__Exercise inputs__:
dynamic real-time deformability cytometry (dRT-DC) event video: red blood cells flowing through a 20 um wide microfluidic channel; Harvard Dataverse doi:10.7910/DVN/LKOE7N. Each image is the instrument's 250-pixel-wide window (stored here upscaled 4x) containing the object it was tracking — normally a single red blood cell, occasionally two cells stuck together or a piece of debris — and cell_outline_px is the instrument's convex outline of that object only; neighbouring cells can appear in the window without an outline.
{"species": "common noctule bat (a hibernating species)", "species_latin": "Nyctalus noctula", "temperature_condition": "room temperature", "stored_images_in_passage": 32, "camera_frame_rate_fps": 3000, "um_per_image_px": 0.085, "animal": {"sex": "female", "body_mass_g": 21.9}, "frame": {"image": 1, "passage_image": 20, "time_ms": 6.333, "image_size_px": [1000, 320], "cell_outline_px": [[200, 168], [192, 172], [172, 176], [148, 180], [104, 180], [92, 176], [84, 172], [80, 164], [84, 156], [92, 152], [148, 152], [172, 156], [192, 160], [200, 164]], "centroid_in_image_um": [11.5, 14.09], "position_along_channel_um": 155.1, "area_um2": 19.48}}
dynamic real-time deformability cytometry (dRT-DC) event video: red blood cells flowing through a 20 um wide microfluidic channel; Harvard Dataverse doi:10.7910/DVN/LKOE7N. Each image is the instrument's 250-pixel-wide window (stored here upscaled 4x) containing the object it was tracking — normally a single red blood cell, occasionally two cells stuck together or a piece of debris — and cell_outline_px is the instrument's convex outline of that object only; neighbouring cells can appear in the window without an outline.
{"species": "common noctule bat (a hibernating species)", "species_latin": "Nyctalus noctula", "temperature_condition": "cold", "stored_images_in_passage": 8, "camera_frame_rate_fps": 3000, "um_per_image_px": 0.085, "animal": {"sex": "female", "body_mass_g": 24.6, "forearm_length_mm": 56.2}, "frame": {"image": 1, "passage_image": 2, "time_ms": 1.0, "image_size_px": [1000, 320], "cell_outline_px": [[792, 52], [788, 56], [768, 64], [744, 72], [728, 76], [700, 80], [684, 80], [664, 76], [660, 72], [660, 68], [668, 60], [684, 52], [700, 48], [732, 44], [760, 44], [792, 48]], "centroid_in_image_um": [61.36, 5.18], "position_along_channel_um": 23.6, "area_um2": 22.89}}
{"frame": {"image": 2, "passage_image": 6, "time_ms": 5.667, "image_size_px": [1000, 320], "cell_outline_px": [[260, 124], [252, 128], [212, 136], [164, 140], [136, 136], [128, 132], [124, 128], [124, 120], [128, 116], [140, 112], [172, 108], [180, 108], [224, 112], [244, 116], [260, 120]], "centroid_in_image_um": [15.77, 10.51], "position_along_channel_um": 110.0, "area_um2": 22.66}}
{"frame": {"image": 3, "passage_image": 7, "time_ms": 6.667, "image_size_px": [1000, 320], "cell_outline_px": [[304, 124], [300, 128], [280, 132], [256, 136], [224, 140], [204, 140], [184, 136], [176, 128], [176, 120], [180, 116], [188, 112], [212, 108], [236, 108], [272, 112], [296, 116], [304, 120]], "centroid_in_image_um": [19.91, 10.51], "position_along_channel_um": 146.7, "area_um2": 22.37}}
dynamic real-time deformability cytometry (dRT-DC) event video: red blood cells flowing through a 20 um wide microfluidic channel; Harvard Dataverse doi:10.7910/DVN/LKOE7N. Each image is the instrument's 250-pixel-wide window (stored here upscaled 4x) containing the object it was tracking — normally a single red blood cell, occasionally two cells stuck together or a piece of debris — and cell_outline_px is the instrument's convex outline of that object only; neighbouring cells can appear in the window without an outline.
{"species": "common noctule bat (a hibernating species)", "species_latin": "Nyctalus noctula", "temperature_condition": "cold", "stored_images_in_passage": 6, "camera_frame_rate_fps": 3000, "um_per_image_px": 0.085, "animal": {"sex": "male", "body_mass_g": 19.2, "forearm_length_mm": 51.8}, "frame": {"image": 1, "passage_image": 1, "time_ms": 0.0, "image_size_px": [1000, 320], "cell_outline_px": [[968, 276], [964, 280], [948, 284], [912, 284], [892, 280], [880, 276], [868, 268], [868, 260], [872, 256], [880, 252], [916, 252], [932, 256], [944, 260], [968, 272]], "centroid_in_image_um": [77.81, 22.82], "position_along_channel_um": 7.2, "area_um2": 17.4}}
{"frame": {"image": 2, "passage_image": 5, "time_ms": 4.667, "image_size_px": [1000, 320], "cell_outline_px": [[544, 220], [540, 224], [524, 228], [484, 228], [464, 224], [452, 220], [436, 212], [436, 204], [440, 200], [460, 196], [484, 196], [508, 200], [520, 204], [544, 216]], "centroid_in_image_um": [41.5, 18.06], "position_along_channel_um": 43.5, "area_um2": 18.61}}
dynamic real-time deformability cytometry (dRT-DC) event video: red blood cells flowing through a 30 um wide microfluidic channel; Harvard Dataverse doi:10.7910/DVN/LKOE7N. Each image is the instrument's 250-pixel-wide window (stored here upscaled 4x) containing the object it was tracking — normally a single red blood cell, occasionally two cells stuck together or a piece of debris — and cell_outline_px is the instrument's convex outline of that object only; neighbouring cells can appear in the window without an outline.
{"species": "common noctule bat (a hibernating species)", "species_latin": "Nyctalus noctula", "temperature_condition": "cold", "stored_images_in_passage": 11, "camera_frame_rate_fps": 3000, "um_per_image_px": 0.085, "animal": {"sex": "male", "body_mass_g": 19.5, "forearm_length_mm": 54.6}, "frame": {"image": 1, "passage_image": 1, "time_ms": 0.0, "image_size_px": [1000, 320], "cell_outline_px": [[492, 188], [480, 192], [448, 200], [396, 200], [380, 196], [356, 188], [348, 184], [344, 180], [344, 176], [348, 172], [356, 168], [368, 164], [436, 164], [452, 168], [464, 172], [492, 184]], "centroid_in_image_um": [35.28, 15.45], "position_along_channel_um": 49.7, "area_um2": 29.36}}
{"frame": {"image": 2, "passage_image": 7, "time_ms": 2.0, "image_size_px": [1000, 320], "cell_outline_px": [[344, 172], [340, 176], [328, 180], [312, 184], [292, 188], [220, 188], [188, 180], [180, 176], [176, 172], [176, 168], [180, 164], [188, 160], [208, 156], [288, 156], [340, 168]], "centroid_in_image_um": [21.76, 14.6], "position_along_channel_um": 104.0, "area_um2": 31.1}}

__Directive__: Type out the whole listing above again, exactly as it stands.

__Complete answer__:
dynamic real-time deformability cytometry (dRT-DC) event video: red blood cells flowing through a 20 um wide microfluidic channel; Harvard Dataverse doi:10.7910/DVN/LKOE7N. Each image is the instrument's 250-pixel-wide window (stored here upscaled 4x) containing the object it was tracking — normally a single red blood cell, occasionally two cells stuck together or a piece of debris — and cell_outline_px is the instrument's convex outline of that object only; neighbouring cells can appear in the window without an outline.
{"species": "common noctule bat (a hibernating species)", "species_latin": "Nyctalus noctula", "temperature_condition": "room temperature", "stored_images_in_passage": 32, "camera_frame_rate_fps": 3000, "um_per_image_px": 0.085, "animal": {"sex": "female", "body_mass_g": 21.9}, "frame": {"image": 1, "passage_image": 20, "time_ms": 6.333, "image_size_px": [1000, 320], "cell_outline_px": [[200, 168], [192, 172], [172, 176], [148, 180], [104, 180], [92, 176], [84, 172], [80, 164], [84, 156], [92, 152], [148, 152], [172, 156], [192, 160], [200, 164]], "centroid_in_image_um": [11.5, 14.09], "position_along_channel_um": 155.1, "area_um2": 19.48}}
dynamic real-time deformability cytometry (dRT-DC) event video: red blood cells flowing through a 20 um wide microfluidic channel; Harvard Dataverse doi:10.7910/DVN/LKOE7N. Each image is the instrument's 250-pixel-wide window (stored here upscaled 4x) containing the object it was tracking — normally a single red blood cell, occasionally two cells stuck together or a piece of debris — and cell_outline_px is the instrument's convex outline of that object only; neighbouring cells can appear in the window without an outline.
{"species": "common noctule bat (a hibernating species)", "species_latin": "Nyctalus noctula", "temperature_condition": "cold", "stored_images_in_passage": 8, "camera_frame_rate_fps": 3000, "um_per_image_px": 0.085, "animal": {"sex": "female", "body_mass_g": 24.6, "forearm_length_mm": 56.2}, "frame": {"image": 1, "passage_image": 2, "time_ms": 1.0, "image_size_px": [1000, 320], "cell_outline_px": [[792, 52], [788, 56], [768, 64], [744, 72], [728, 76], [700, 80], [684, 80], [664, 76], [660, 72], [660, 68], [668, 60], [684, 52], [700, 48], [732, 44], [760, 44], [792, 48]], "centroid_in_image_um": [61.36, 5.18], "position_along_channel_um": 23.6, "area_um2": 22.89}}
{"frame": {"image": 2, "passage_image": 6, "time_ms": 5.667, "image_size_px": [1000, 320], "cell_outline_px": [[260, 124], [252, 128], [212, 136], [164, 140], [136, 136], [128, 132], [124, 128], [124, 120], [128, 116], [140, 112], [172, 108], [180, 108], [224, 112], [244, 116], [260, 120]], "centroid_in_image_um": [15.77, 10.51], "position_along_channel_um": 110.0, "area_um2": 22.66}}
{"frame": {"image": 3, "passage_image": 7, "time_ms": 6.667, "image_size_px": [1000, 320], "cell_outline_px": [[304, 124], [300, 128], [280, 132], [256, 136], [224, 140], [204, 140], [184, 136], [176, 128], [176, 120], [180, 116], [188, 112], [212, 108], [236, 108], [272, 112], [296, 116], [304, 120]], "centroid_in_image_um": [19.91, 10.51], "position_along_channel_um": 146.7, "area_um2": 22.37}}
dynamic real-time deformability cytometry (dRT-DC) event video: red blood cells flowing through a 20 um wide microfluidic channel; Harvard Dataverse doi:10.7910/DVN/LKOE7N. Each image is the instrument's 250-pixel-wide window (stored here upscaled 4x) containing the object it was tracking — normally a single red blood cell, occasionally two cells stuck together or a piece of debris — and cell_outline_px is the instrument's convex outline of that object only; neighbouring cells can appear in the window without an outline.
{"species": "common noctule bat (a hibernating species)", "species_latin": "Nyctalus noctula", "temperature_condition": "cold", "stored_images_in_passage": 6, "camera_frame_rate_fps": 3000, "um_per_image_px": 0.085, "animal": {"sex": "male", "body_mass_g": 19.2, "forearm_length_mm": 51.8}, "frame": {"image": 1, "passage_image": 1, "time_ms": 0.0, "image_size_px": [1000, 320], "cell_outline_px": [[968, 276], [964, 280], [948, 284], [912, 284], [892, 280], [880, 276], [868, 268], [868, 260], [872, 256], [880, 252], [916, 252], [932, 256], [944, 260], [968, 272]], "centroid_in_image_um": [77.81, 22.82], "position_along_channel_um": 7.2, "area_um2": 17.4}}
{"frame": {"image": 2, "passage_image": 5, "time_ms": 4.667, "image_size_px": [1000, 320], "cell_outline_px": [[544, 220], [540, 224], [524, 228], [484, 228], [464, 224], [452, 220], [436, 212], [436, 204], [440, 200], [460, 196], [484, 196], [508, 200], [520, 204], [544, 216]], "centroid_in_image_um": [41.5, 18.06], "position_along_channel_um": 43.5, "area_um2": 18.61}}
dynamic real-time deformability cytometry (dRT-DC) event video: red blood cells flowing through a 30 um wide microfluidic channel; Harvard Dataverse doi:10.7910/DVN/LKOE7N. Each image is the instrument's 250-pixel-wide window (stored here upscaled 4x) containing the object it was tracking — normally a single red blood cell, occasionally two cells stuck together or a piece of debris — and cell_outline_px is the instrument's convex outline of that object only; neighbouring cells can appear in the window without an outline.
{"species": "common noctule bat (a hibernating species)", "species_latin": "Nyctalus noctula", "temperature_condition": "cold", "stored_images_in_passage": 11, "camera_frame_rate_fps": 3000, "um_per_image_px": 0.085, "animal": {"sex": "male", "body_mass_g": 19.5, "forearm_length_mm": 54.6}, "frame": {"image": 1, "passage_image": 1, "time_ms": 0.0, "image_size_px": [1000, 320], "cell_outline_px": [[492, 188], [480, 192], [448, 200], [396, 200], [380, 196], [356, 188], [348, 184], [344, 180], [344, 176], [348, 172], [356, 168], [368, 164], [436, 164], [452, 168], [464, 172], [492, 184]], "centroid_in_image_um": [35.28, 15.45], "position_along_channel_um": 49.7, "area_um2": 29.36}}
{"frame": {"image": 2, "passage_image": 7, "time_ms": 2.0, "image_size_px": [1000, 320], "cell_outline_px": [[344, 172], [340, 176], [328, 180], [312, 184], [292, 188], [220, 188], [188, 180], [180, 176], [176, 172], [176, 168], [180, 164], [188, 160], [208, 156], [288, 156], [340, 168]], "centroid_in_image_um": [21.76, 14.6], "position_along_channel_um": 104.0, "area_um2": 31.1}}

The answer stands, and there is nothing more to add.